One AI question continues to divide enterprise leaders: is it faster, and more effective, to build in-house or to buy off-the-shelf? While the promise of proprietary platforms offers the lure of long-term differentiation, vendor solutions often boast speed and a lower up-front burden. The real challenge, as leaders made clear in a recent executive discussion from MachineCon New York, isn’t choosing one, rather, it’s learning how to orchestrate both.
The conversation, moderated by Arvind Balasundaram, Executive Director of Commercial Insights & Analytics at Regeneron, brought together senior leaders who’ve grappled with this question firsthand: Geeta Pyne, Senior Managing Director and Chief Architect at TIAA; and Ferris Zhang, Global Product Lead for Business Experimentation and Optimization at Mastercard.
What Speed to Insight Really Demands
While “speed to insight” remains a coveted metric in AI adoption, the consensus was that it’s often misunderstood. The rush to results can obscure the more fundamental need for problem clarity and iterative decision-making. Rather than treating speed as a race to code, leaders argued for a more principled process: one that includes fast, low-risk experimentation, clear “go/no-go” filters, and tight alignment with business impact from the outset.

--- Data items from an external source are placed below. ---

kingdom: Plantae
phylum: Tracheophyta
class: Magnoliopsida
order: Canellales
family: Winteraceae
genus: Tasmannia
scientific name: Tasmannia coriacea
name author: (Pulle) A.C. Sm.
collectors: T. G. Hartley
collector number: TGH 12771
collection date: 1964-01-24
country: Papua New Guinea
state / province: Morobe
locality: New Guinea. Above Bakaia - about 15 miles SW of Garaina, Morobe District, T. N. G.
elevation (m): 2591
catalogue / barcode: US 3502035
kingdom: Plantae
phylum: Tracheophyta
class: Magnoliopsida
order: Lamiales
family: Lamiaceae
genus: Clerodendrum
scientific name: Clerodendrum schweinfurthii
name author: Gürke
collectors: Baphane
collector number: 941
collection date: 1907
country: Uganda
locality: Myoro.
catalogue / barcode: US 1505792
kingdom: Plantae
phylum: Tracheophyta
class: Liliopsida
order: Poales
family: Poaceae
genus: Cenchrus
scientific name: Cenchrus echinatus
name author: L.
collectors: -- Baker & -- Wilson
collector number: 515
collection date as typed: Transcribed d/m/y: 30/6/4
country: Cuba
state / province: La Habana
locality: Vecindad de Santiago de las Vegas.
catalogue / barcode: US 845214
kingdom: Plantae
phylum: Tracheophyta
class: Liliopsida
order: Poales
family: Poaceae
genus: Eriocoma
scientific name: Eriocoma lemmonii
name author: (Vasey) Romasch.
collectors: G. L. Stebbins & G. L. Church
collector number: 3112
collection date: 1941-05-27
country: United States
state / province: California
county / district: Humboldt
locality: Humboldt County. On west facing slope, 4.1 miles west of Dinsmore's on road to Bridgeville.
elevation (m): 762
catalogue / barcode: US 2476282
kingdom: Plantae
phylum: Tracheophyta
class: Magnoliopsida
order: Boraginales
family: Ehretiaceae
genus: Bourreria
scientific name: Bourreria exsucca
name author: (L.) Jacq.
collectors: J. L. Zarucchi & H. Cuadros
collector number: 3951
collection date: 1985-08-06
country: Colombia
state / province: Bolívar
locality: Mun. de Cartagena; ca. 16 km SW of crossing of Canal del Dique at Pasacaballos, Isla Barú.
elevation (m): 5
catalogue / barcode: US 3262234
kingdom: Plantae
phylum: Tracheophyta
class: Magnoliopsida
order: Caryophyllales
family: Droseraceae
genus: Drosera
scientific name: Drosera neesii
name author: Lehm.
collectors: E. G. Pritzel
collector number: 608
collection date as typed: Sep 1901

This is an “express lane” mindset that not every project should advance at the same pace, and not every idea is worth three months of investment. By creating predefined lanes for experimentation, teams can quickly assess which use cases merit deeper commitment, before wasting cycles on misaligned or premature builds.
Total Cost Is More Than Just Budget
When it comes to evaluating build-versus-buy decisions, cost isn’t just about the initial spend. The emphasis is on the importance of viewing total cost of ownership through a multi-dimensional lens: one that includes runtime, ongoing maintenance, platform extensibility, and architecture compatibility.
That lens becomes even more important with generative and agentic AI, where the lifecycle of any given technology can be short. While some teams may be tempted by the allure of custom builds, there was a strong consensus that unless the use case is deeply core to the business, the long-term overhead, especially for maintenance and upgrades, can quickly erode any perceived advantage.
What stood out was a shared belief in principle-driven decision-making: organizations need clear criteria for what constitutes a differentiator worth building. Everything else should be scrutinized for potential partnerships or outright acquisition.

Lock-In, Talent, and the Flexibility Dilemma
The issue of vendor lock-in is a calculated risk. In times of rapid technological change, making short-term bets with long-term flexibility in mind is essential. This means designing systems with abstraction layers, so that swapping out a foundational model or cloud component down the line doesn’t require a full rebuild.
Talent is another pressure point. As AI talent remains scarce and expensive, organizations are forced to be selective about what they build. They stressed the importance of aligning internal engineering efforts with high-leverage, high-differentiation work, reserving scarce talent for what truly matters.
Interestingly, skepticism was expressed toward the romanticism of in-house builds. Even experienced engineering teams can underestimate the hidden costs of scaling, extending, and governing custom platforms. The message is clear: build only what will set you apart, and don’t conflate capability with strategic value.
Composability and the Power of “Buy and Extend”
Rather than viewing build-versus-buy as a binary, the panel advocated for more hybrid, composable strategies. In many cases, organizations start with a vendor solution and extend it selectively, adding layers of customization, integrations, or proprietary logic.
This “buy and extend” model offers a practical way to manage feature velocity and technical debt. Off-the-shelf platforms can accelerate delivery, while extension points allow for business-specific enhancements without owning the full tech stack. The goal isn’t just to get something working: it’s to ensure that what’s working can evolve with the business.
This is particularly critical for legacy-heavy sectors, where digital transformation must contend with decades of existing infrastructure. This was likened to modernizing thousands of repositories simultaneously: a task that demands more than good engineering; it demands orchestration at scale.
Governance and Guardrails for AI
Another theme that emerged was risk management, especially as AI capabilities intersect with sensitive data, compliance requirements, and intellectual property concerns. The conversation underscored the need for observability, codified policies, and clear design patterns to prevent unintentional leakage or misuse.
Effective governance, they argued, starts not with policing but with scaffolding. By codifying approved use cases, enforcing data classification standards, and baking observability into the stack, organizations can scale AI responsibly, without bottlenecking innovation.
One approach discussed was building a capability map to prioritize use cases, narrowing the funnel from opportunity to investment by layering in filters around differentiation, maturity, and technical readiness.
The Future Is Orchestrated
In closing, the discussion returned to the idea that no single decision: build or buy, will define success. What will? The ability to adapt. With new models, modalities, and market entrants emerging monthly, the organizations that succeed will be those that can orchestrate flexibly across ecosystems, integrate diverse capabilities, and continuously reprioritize around business impact.
AI innovation, in this view, is less about technological supremacy and more about disciplined execution.